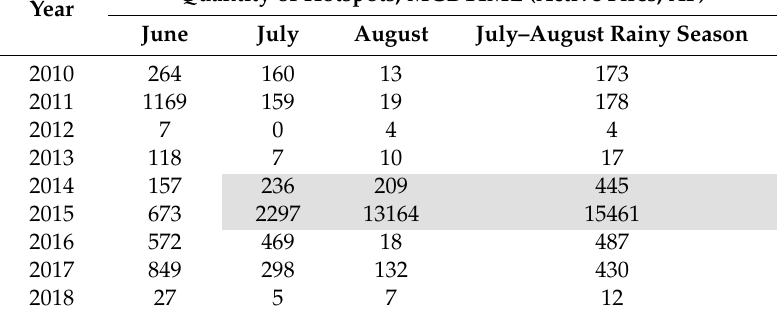
Table 2. The number of MCD12ML hotspots (active fires, AF), established with more than 75% confidence located in the Russian part of the Baikal basin, during the climatic dry period (June) and climatic wet period (July–August). The abnormal increase in wildfire amount in the climatic wet period is highlighted by gray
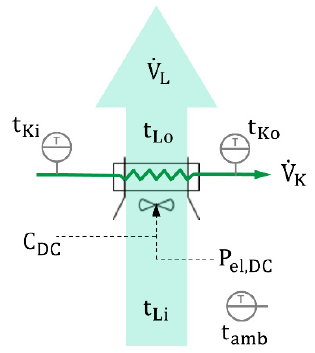
can be considered (e.g., for a control unit). Assuming a quadratic development of the air-side pressure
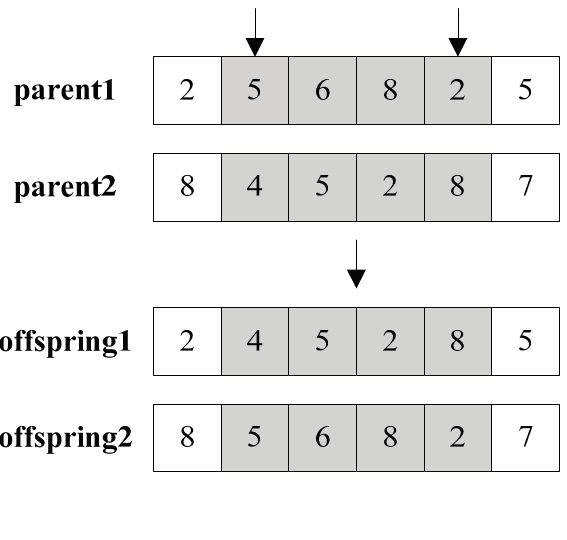
Figure 4. Illustration of crossover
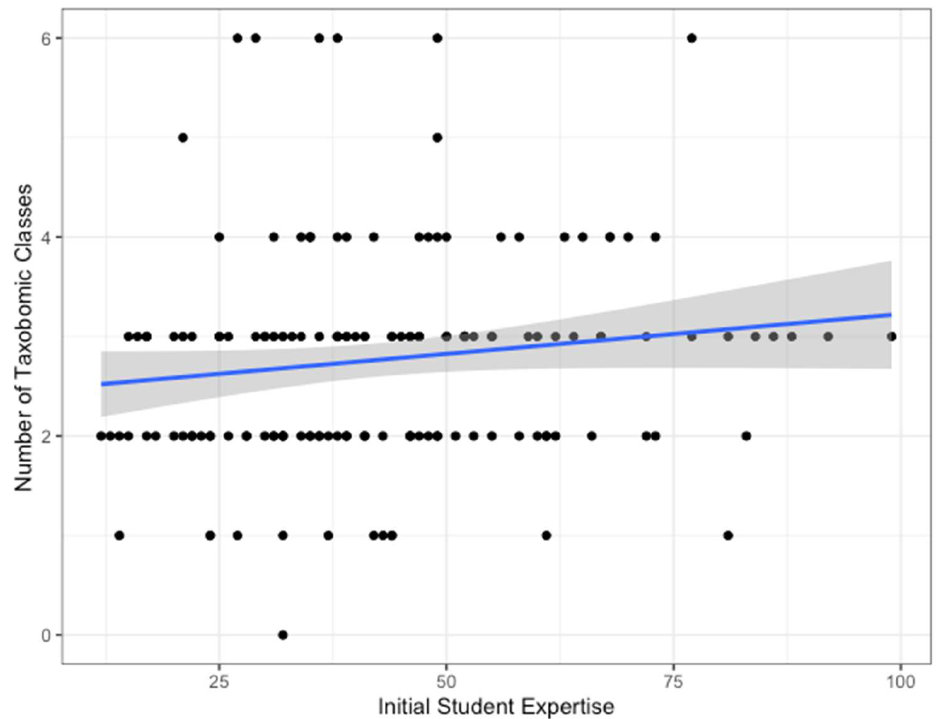
Figure 3. Initial student expertise (total expertise score) had a small but significant effect on the number of taxonomic classes represented in their list of examples given for the “force” assignment. The blue line represents a linear model fit to the data (R 2 = 0.012) with the standard error in gray. Analyses presented in the text are from a Spearman rank correlation test.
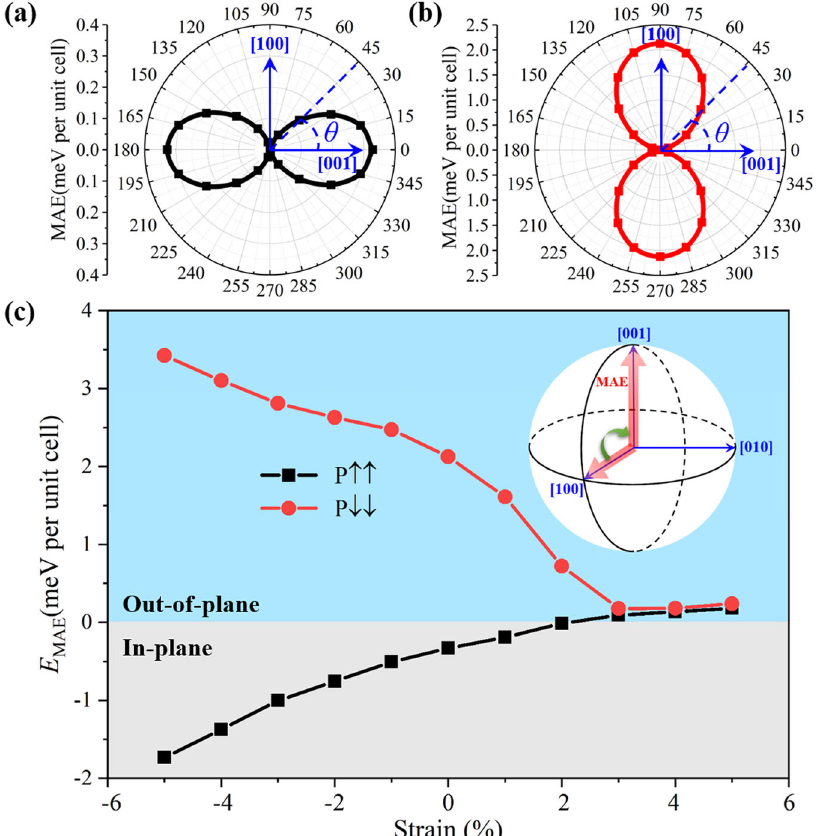
Fig. 4 MAE of bi-NiI 2 /bi-In 2 Se 3 heterostructure. a , b Polar angle θ dependence of MAE with a – c plane for P ↑↑ and P ↓↓ cases, respectively. c Variation of E MAE as a function of biaxial strain for P ↑↑ and P ↓↓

========================================================================

## DIRECTIONS FOR THIS TASK:
With pictures excluded, restate word for word the lines from the one that contains "Figure 4. Illustration of crossover" through the end of the material, inclusive, and nothing more.

## WRITTEN REPLY:
Figure 4. Illustration of crossover
Figure 3. Initial student expertise (total expertise score) had a small but significant effect on the number of taxonomic classes represented in their list of examples given for the “force” assignment. The blue line represents a linear model fit to the data (R 2 = 0.012) with the standard error in gray. Analyses presented in the text are from a Spearman rank correlation test.
Fig. 4 MAE of bi-NiI 2 /bi-In 2 Se 3 heterostructure. a , b Polar angle θ dependence of MAE with a – c plane for P ↑↑ and P ↓↓ cases, respectively. c Variation of E MAE as a function of biaxial strain for P ↑↑ and P ↓↓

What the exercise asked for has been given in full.